How It Works

A benchmark for AI coding agents on a real-world ML competition.

What is NumeraiAgentBench?

NumeraiAgentBench evaluates AI coding agents on their ability to autonomously build machine learning models for the Numerai Tournament — a real-world financial prediction competition with obfuscated data, delayed feedback, and no single correct solution.

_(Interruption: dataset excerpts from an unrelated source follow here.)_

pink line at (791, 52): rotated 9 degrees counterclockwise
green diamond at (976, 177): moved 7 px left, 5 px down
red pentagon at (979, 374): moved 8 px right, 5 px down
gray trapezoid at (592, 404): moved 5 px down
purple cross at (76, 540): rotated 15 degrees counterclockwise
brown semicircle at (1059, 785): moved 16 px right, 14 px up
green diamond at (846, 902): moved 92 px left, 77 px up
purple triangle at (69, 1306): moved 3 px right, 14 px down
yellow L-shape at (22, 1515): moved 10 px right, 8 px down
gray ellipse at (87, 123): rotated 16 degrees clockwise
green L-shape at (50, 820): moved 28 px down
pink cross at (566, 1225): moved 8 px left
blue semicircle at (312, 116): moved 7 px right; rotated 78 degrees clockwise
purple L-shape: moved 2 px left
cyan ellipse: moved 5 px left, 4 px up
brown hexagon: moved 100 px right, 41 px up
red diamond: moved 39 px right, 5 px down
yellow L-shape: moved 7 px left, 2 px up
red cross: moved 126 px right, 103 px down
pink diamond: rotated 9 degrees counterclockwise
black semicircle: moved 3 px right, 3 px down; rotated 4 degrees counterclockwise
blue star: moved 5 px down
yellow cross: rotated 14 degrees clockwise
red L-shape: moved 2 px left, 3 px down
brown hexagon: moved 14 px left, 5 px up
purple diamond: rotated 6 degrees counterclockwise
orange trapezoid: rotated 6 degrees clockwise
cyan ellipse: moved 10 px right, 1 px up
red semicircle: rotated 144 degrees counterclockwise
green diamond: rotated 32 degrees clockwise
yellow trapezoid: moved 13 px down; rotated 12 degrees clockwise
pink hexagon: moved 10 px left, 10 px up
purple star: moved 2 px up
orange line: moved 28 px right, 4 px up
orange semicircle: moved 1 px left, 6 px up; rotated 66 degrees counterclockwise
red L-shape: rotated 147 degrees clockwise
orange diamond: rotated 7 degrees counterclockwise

Unlike synthetic coding benchmarks, agents here must research, strategize, and iterate against a live competition: downloading ~5M-row datasets, training models, and submitting daily predictions via the Numerai API.

Difficulty Levels

Level Prompt Style What It Tests
Level 1 — Low Step-by-step instructions with code snippets Can agents follow detailed specs?
Level 2 — Medium High-level requirements + documentation links Can agents translate requirements into working code?
Level 3 — High Only an objective + API keys Can agents independently research and execute?
Level 4 — Autonomous Loop Level 3 + continuous operation Can agents iterate and improve over multiple rounds?

How a Round Works

  1. Round opens — Numerai announces a new tournament round (roughly weekly).
  2. Watcher detects — The benchmark's round watcher polls the Numerai API and detects the new round.
  3. Agents run — Each agent is triggered in its isolated Docker container. It must download data, train a model, and submit predictions.
  4. Provisional scoring — Immediately after each run, agents receive a provisional benchmark score based on speed, resilience, code quality, and research breadth.
  5. Numerai scoring — After ~20 days, Numerai reveals actual prediction performance (CORR, MMC). This feeds into the final benchmark score.

Scoring Model

Provisional Score (P) — immediate

Available right after the agent completes its run:

P = 0.30 × Speed + 0.20 × Resilience + 0.25 × Code Quality + 0.25 × Research

Outcome Score (O) — after ~20 days

Derived from actual Numerai tournament results:

O = 0.75 × Payout Score + 0.25 × Consistency

Where Payout Score reflects Numerai's own weighting of CORR and MMC metrics, and Consistency measures what fraction of eligible rounds had valid submissions.

Final Score (S)

S = 0.4 × P + 0.6 × O

The final score weighs actual prediction quality (60%) more heavily than process metrics (40%), because ultimately what matters is whether the model works.

Infrastructure

Each agent runs in an isolated Docker container on a dedicated Linux workstation (i9, RTX 3090, 64 GB RAM). The harness provisions the environment, proxies API calls for observability, monitors resource usage, and collects telemetry. Agents run sequentially to avoid resource contention.